Bailey: Yes, I have a narrative feature that’s out to cast now that I’m directing with Imagine Entertainment. It’s called You Can Choose Your Family, and it’s about a 17-year-old boy who finds out that his father has a second family and blackmails him. We’ll go when we get an actor onboard. We could be talking about this for two years for all I know!

Filmmaker: As you know, there’s been a much needed conversation about the lack of female directors in Hollywood and the indie world. You’re a director. Why do you think it’s so important to have women behind the camera?

Bailey: The real question would be: why was it ever an issue? Why were we not behind the camera? I think that’s a deeper question we have to ask ourselves as a sex in general. What was it before this kind of awareness and movement toward change, what was that that was keeping us out of it? I don’t want to blame any outside forces, like “Oh, the studios don’t believe in women,” or, “Men are keeping women down.”

I don’t think it’s that simple. I think we are realizing our own potential right now, and I think it’s happening globally. There’s a whole thing happening where we’re saying, “we can do it” to ourselves. I think there’s a system of support for other women right now that perhaps wasn’t there ten or 20 years ago.

Filmmaker: I know you’re working with Lake Bell on her new project. After In a World…, I wonder if she had been a male director, if she would have been pursued by Hollywood to direct the next big comedy blockbuster — not that she would necessarily want to go that way.

Bailey: I don’t know if she was or if she wasn’t [offered a big Hollywood project]. I think a lot of the women that I’ve been working with — like Mari [Heller] or Lake or even Jill Soloway — these are women who have their own idea of what they want to do next. They are not directors for hire. They are creators. That’s who I really like working with.

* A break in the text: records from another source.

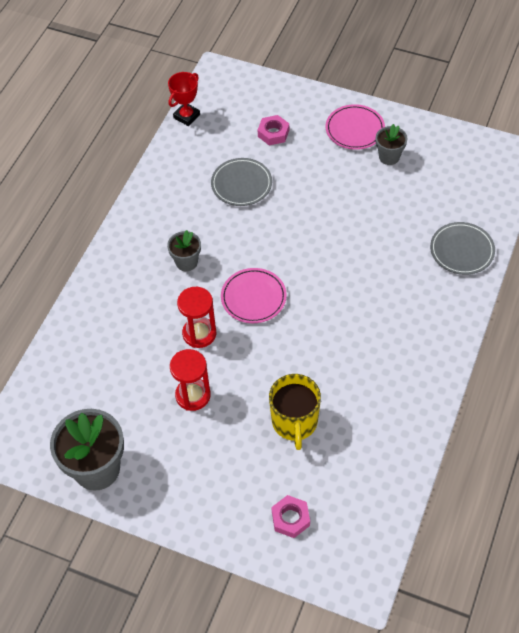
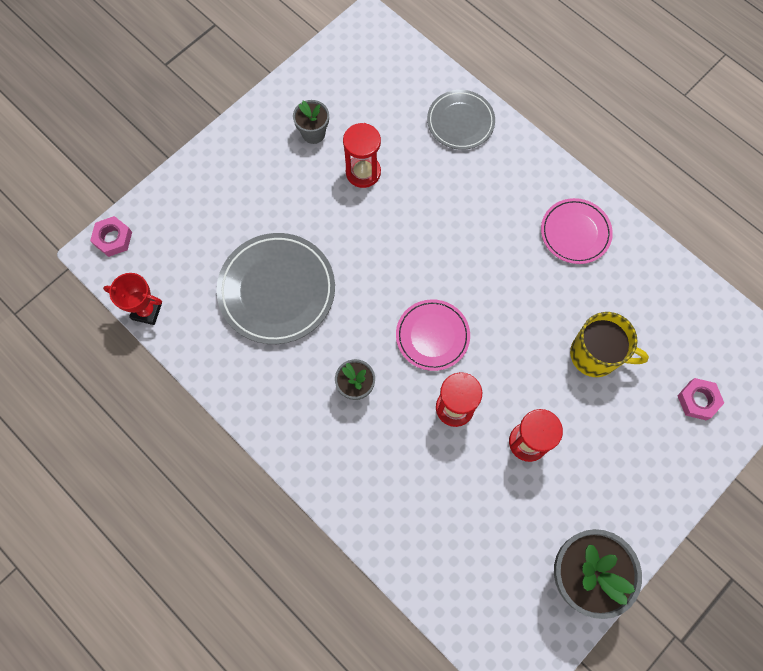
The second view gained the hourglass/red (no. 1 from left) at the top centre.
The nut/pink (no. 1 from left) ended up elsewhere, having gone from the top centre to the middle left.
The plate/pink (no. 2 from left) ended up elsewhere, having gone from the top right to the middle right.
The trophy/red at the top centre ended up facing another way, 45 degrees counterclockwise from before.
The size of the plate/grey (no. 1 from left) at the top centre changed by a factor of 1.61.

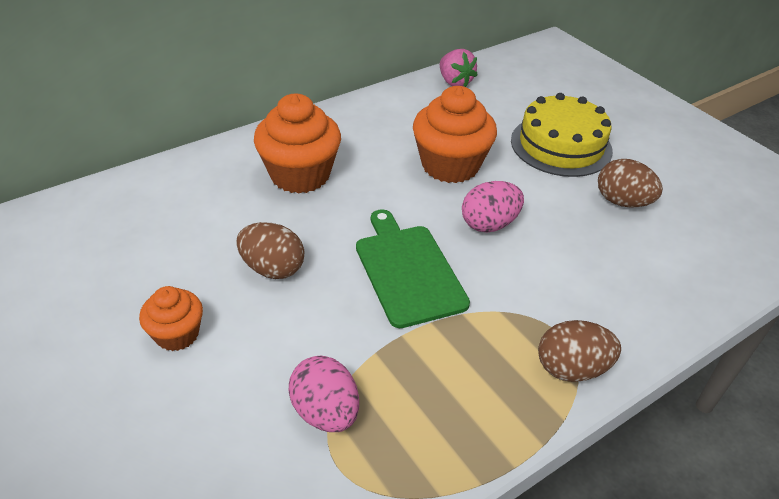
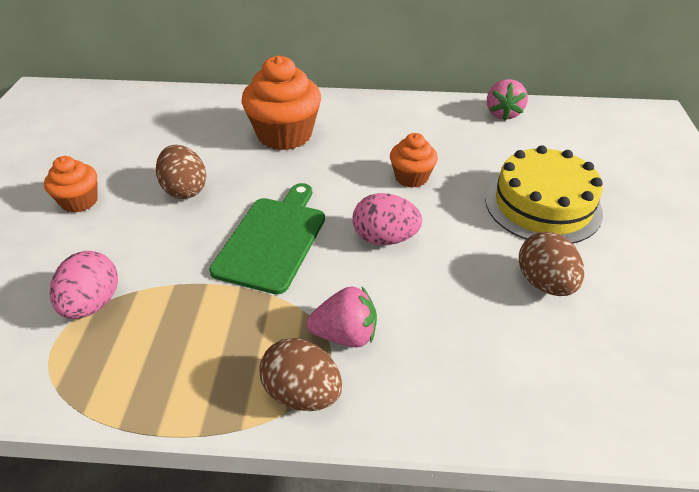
The second view gained the strawberry/pink (no. 1 from left) at the centre.
The size of the cupcake/orange (no. 3 from left) at the top centre changed by a factor of 0.56.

Filmmaker: Of course, working on a Hollywood film shouldn’t be the mark of success.

Bailey: It really isn’t. Working with Lake Bell was amazingly inspiring. She wrote it, was directing and producing it and starring in it. These are all things I do — write, direct, produce, act. I can’t even imagine doing them all at the same time. She is so hyper-organized. She so knows exactly what she wants. She’s like a surgeon. It’s remarkable to watch.

Filmmaker: With Swiss Army Man, there was such a divided response at Sundance. You must have known going in that it would have divided responses given the subject matter [a buddy film in which one of the pals is a corpse].

Bailey: I did not know that and actually, I don’t think it had divided responses. I think the whole Sundance thing was a bunch of bullshit. One reporter was annoyed because he was waiting too long. It started 45 minutes late and at Sundance people have to get to other screenings.

It was maybe 10 or 12 people who actually left and one of them was a family, a mom who brought her kids because she thought it was going to be Harry Potter! I think it was kind of this weird false press narrative that jumpstarted the talk about it at Sundance, which was very odd because everyone was going and nobody was walking after the next screenings and all of the reviews were positive and all of the tweets were positive. And everybody was going, “What’s going on? Why did that happen?” And it just didn’t happen. I was there. It didn’t happen.